Our neighbor gave us some skinny worms, leftover from her fishing foray. I drowned a few, and I fed the fish quite a few. We'll try again tomorrow morning. (Afternoons are out; it has been raining like clockwork at 2:30 to 3:00, with heavy downpours drowning any ideas of outdoor activity.)

Although we did not catch any fish, we did see some really big sturgeon jumping in the river. The sturgeon are protected, but they are something to see as they sport in the water.

It really doesn't matter if we catch fish or not. We are having a good time, and isn't that what it is all about?

Until next time,


Your Reluctant RoVer,

Linda

Friday, June 16, 2017

Family, turkeys, and camping


On the road again…it’s so nice to be on the road again.

Yes, we are planning to sell Junior, our 40-foot Country Coach. But, until we do, we are planning to use it and do some traveling.  Even if we were to stay in Florida, we would have plenty to see and do.
We left Wednesday (June 14). Our first stop was Wekiva State Park, just a couple of miles from my brother Mike’s house in the Orlando area. We could only get two nights there (state parks fill up rapidly during the summer, especially on weekends), but we made the most of the two nights we were there by relaxing and visiting Mike and Susan and Judy and Paul. My older sister Judy actually arranged the meet-up. She and Paul had driven to Florida to help settle her daughter into her new home in Fort Lauderdale. So, on the way back to Texas, why not stop and see siblings? Good decision, Jude!
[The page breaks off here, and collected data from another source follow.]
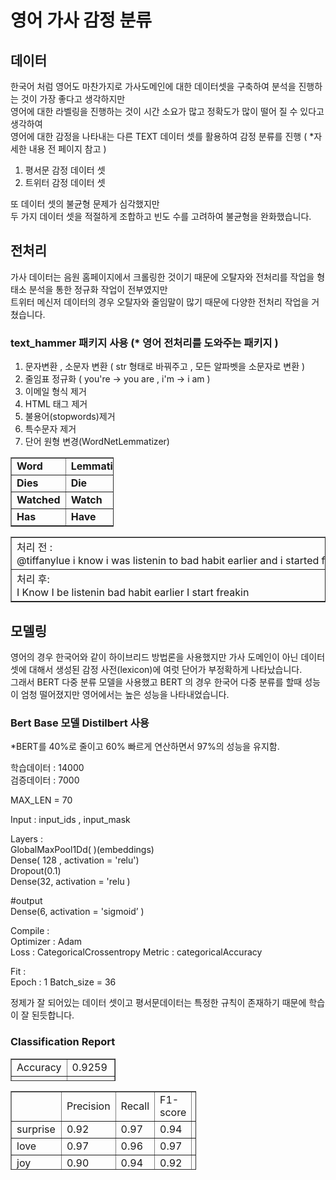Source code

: # 영어 가사 감정 분류

## 데이터
한국어 처럼 영어도 마찬가지로 가사도메인에 대한 데이터셋을 구축하여 분석을 진행하는 것이 가장 좋다고 생각하지만 <br>
영어에 대한 라벨링을 진행하는 것이 시간 소요가 많고 정확도가 많이 떨어 질 수 있다고 생각하여<br>
영어에 대한 감정을 나타내는 다른 TEXT 데이터 셋를 활용하여 감정 분류를 진행 ( *자세한 내용 전 페이지 참고 )

1. 평서문 감정 데이터 셋
2. 트위터 감정 데이터 셋

또 데이터 셋의 불균형 문제가 심각했지만<br>
두 가지 데이터 셋을 적절하게 조합하고 빈도 수를 고려하여 불균형을 완화했습니다.

## 전처리

가사 데이터는 음원 홈페이지에서 크롤링한 것이기 때문에 오탈자와 전처리를 작업을 형태소 분석을 통한 정규화 작업이 전부였지만 <br>
트위터 메신저 데이터의 경우 오탈자와 줄임말이 많기 때문에 다양한 전처리 작업을 거쳤습니다.

### text_hammer 패키지 사용 (* 영어 전처리를 도와주는 패키지 )

 1. 문자변환 , 소문자 변환 ( str 형태로 바꿔주고 , 모든 알파벳을 소문자로 변환 )
 2. 줄임표 정규화 ( you're -> you are , i'm -> i am )
 4. 이메일 형식 제거
 5. HTML 태그 제거
 6. 불용어(stopwords)제거
 7. 특수문자 제거
 8. 단어 원형 변경(WordNetLemmatizer)

<table style="border-collapse: collapse; width: 32.6744%;" border="1" data-ke-align="alignLeft" data-ke-style="style12"><tbody><tr><td style="width: 15.814%;"><b><span><span>Word</span></span></b></td><td style="width: 16.7442%;"><b><span><span>Lemmatized</span></span></b></td></tr><tr><td style="width: 15.814%;"><b><span><span>Dies</span></span></b></td><td style="width: 16.7442%;"><b><span><span>Die</span></span></b></td></tr><tr><td style="width: 15.814%;"><b><span><span>Watched</span></span></b></td><td style="width: 16.7442%;"><b><span><span>Watch</span></span></b></td></tr><tr><td style="width: 15.814%;"><b><span><span>Has</span></span></b></td><td style="width: 16.7442%;"><b><span><span>Have</span></span></b></td></tr></tbody></table>

<table style="border-collapse: collapse; width: 100%;" border="1" data-ke-align="alignLeft"><tbody><tr><td style="width: 100%;">처리&nbsp;전&nbsp;:<br>@tiffanylue&nbsp;i&nbsp;know&nbsp;i&nbsp;was&nbsp;listenin&nbsp;to&nbsp;bad&nbsp;habit&nbsp;earlier&nbsp;and&nbsp;i&nbsp;started&nbsp;freakin&nbsp;at&nbsp;his</td></tr><tr><td style="width: 100%;">처리&nbsp;후:<br>I&nbsp;Know&nbsp;I&nbsp;be&nbsp;listenin&nbsp;bad&nbsp;habit&nbsp;earlier&nbsp;I&nbsp;start&nbsp;freakin</td></tr></tbody></table>

## 모델링

영어의 경우 한국어와 같이 하이브리드 방법론을 사용했지만 가사 도메인이 아닌 데이터 셋에 대해서 생성된 감정 사전(lexicon)에 여럿 단어가 부정확하게 나타났습니다.<br>
그래서 BERT 다중 분류 모델을 사용했고 BERT 의 경우 한국어 다중 분류를 할때 성능이 엄청 떨어졌지만 영어에서는 높은 성능을 나타내었습니다.

### Bert Base 모델 Distilbert 사용<br>
*BERT를 40%로 줄이고 60% 빠르게 연산하면서 97%의 성능을 유지함.

학습데이터 : 14000 <br>
검증데이터 : 7000<br>

MAX_LEN = 70<br>

Input : input_ids , input_mask <br>

Layers :<br>
GlobalMaxPool1Dd( )(embeddings) <br>
Dense( 128 , activation = 'relu') <br>
Dropout(0.1)<br>
Dense(32, activation = 'relu )<br>

#output<br>
Dense(6, activation = 'sigmoid’ )<br>

Compile :<br>
Optimizer : Adam<br>
Loss : CategoricalCrossentropy Metric : categoricalAccuracy<br>

Fit :<br>
Epoch : 1 Batch_size = 36<br>

정제가 잘 되어있는 데이터 셋이고 평서문데이터는 특정한 규칙이 존재하기 때문에 학습이 잘 된듯합니다.

### Classification Report

<table style="border-collapse: collapse; width: 33.3721%; height: 36px;" border="1" data-ke-align="alignLeft"><tbody><tr style="height: 18px;"><td style="width: 50%; height: 18px;">Accuracy</td><td style="width: 50%; height: 18px;">0.9259</td></tr><tr style="height: 18px;"><td style="width: 50%; height: 18px;">F1 score</td><td style="width: 50%; height: 18px;">0.8842</td></tr></tbody></table>

<table style="border-collapse: collapse; width: 58.8372%; height: 126px;" border="1" data-ke-align="alignLeft"><tbody><tr style="height: 18px;"><td style="width: 11.1628%; height: 18px;">&nbsp;</td><td style="width: 11.1628%; height: 18px;">Precision</td><td style="width: 12.5581%; height: 18px;">Recall</td><td style="width: 12.907%; height: 18px;">F1-score</td><td style="width: 11.0465%; height: 18px;">Support</td></tr><tr style="height: 18px;"><td style="width: 11.1628%; height: 18px;">surprise</td><td style="width: 11.1628%; height: 18px;">0.92</td><td style="width: 12.5581%; height: 18px;">0.97</td><td style="width: 12.907%; height: 18px;">0.94</td><td style="width: 11.0465%; height: 18px;">664</td></tr><tr style="height: 18px;"><td style="width: 11.1628%; height: 18px;">love</td><td style="width: 11.1628%; height: 18px;">0.97</td><td style="width: 12.5581%; height: 18px;">0.96</td><td style="width: 12.907%; height: 18px;">0.97</td><td style="width: 11.0465%; height: 18px;">586</td></tr><tr style="height: 18px;"><td style="width: 11.1628%; height: 18px;">joy</td><td style="width: 11.1628%; height: 18px;">0.90</td><td style="width: 12.5581%; height: 18px;">0.94</td><td style="width: 12.907%; height: 18px;">0.92</td><td style="width: 11.0465%; height: 18px;">263</td></tr><tr style="height: 18px;"><td style="width: 11.1628%; height: 18px;">sadness</td><td style="width: 11.1628%; height: 18px;">0.94</td><td style="width: 12.5581%; height: 18px;">0.85</td><td style="width: 12.907%; height: 18px;">0.89</td><td style="width: 11.0465%; height: 18px;">247</td></tr><tr style="height: 18px;"><td style="width: 11.1628%; height: 18px;">anger</td><td style="width: 11.1628%; height: 18px;">0.90</td><td style="width: 12.5581%; height: 18px;">0.77</td><td style="width: 12.907%; height: 18px;">0.83</td><td style="width: 11.0465%; height: 18px;">185</td></tr><tr style="height: 18px;"><td style="width: 11.1628%; height: 18px;">fear</td><td style="width: 11.1628%; height: 18px;">0.68</td><td style="width: 12.5581%; height: 18px;">0.83</td><td style="width: 12.907%; height: 18px;">0.75</td><td style="width: 11.0465%; height: 18px;">54</td></tr></tbody></table>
The two days were filled with talk and laughter and dining together. Our family is spread out across the country, and it is difficult to get to see everyone, so  two days were special.

Rain beat down on our campsite both days (typical in central Florida this time of year). So, we did not get to do much in the way of “recreating.” Park rangers had warned us about the presence of black bears. (Mike also told us stories of fending off bears in his back yard.) We had no bear encounters, but on the way to Mike’s house yesterday, we stopped to watch a gaggle of wild turkeys on the roadside. The group included a mama and her newborns. Unfortunately, by the time we got the camera out, the babies hid themselves within the brush. Mama wasn’t so shy; we got a picture of her.


Wekiva camping came with full hookups under a canopy of large trees. We decided to backtrack a bit and drive up to Flagler Beach on the east coast (just above Daytona) to stay a night at Gamble Rogers State Park, situated on both the Intracoastal Waterway and the Atlantic Ocean.

Right now Jim is preparing some fishing lines, and after the afternoon storms pass, we intend to try some surf fishing and/or fishing in the Intracoastal.

Tomorrow we will head over to the Suwanee River area, about three hours from here. We will be staying at two different RV parks for four nights. We intend to do some fresh water fishing there.
Whatever we do, it will be fun and relaxing, something we are in need of. Retired people (at least this retired couple) work too hard!

Oh, before I forget…knock on wood, so far this trip has had no misadventures. Nice, for a change.